* What you are asked to do *
Show each line of the material that contains the string "label", matching case exactly.

* Records to use *
* * *
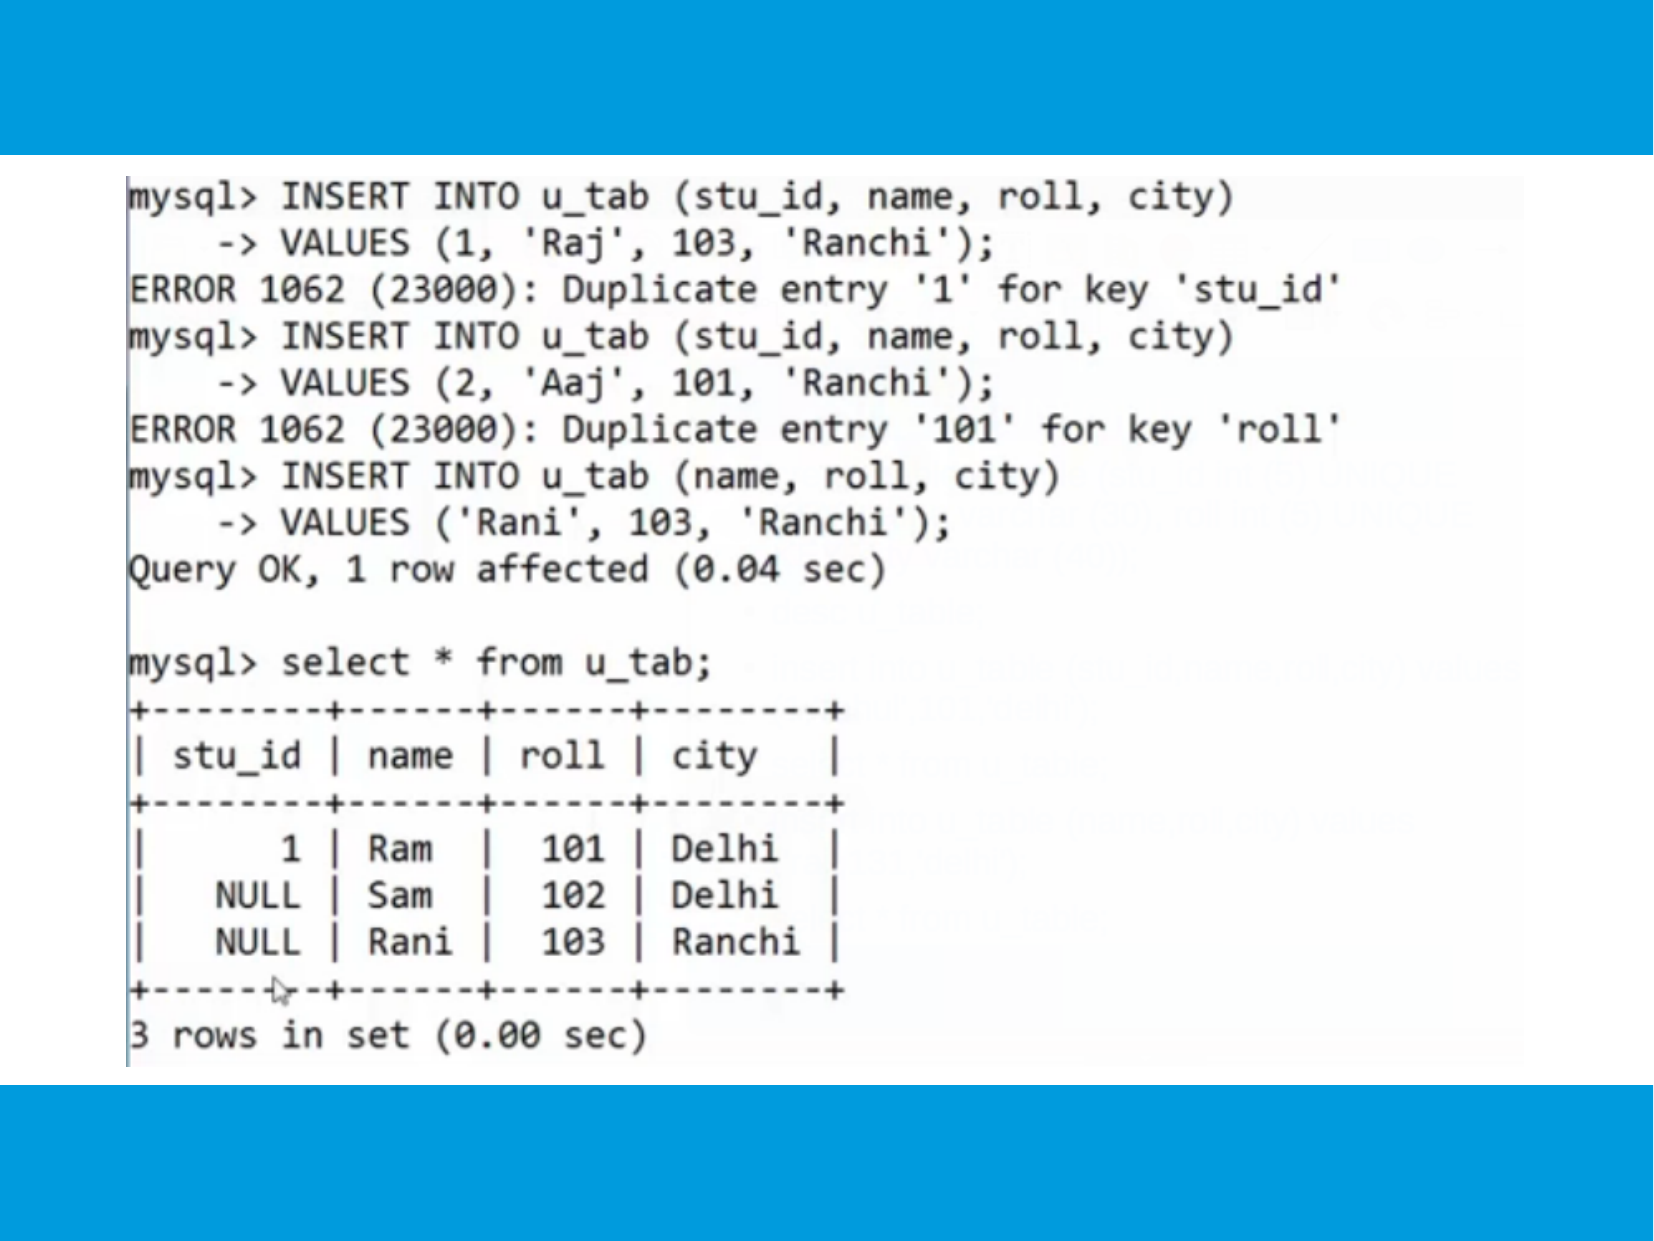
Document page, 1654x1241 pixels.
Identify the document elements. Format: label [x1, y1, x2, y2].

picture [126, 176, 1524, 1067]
* * *
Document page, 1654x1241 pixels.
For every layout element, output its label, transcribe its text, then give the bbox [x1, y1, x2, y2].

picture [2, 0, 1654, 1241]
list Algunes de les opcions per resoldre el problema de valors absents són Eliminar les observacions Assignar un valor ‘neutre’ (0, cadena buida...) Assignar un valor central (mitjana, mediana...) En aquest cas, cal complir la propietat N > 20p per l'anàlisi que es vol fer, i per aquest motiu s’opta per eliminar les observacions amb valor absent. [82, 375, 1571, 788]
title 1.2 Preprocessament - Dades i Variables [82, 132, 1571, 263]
* * *
* Full response *
Identify the document elements. Format: label [x1, y1, x2, y2].
For every layout element, output its label, transcribe its text, then give the bbox [x1, y1, x2, y2].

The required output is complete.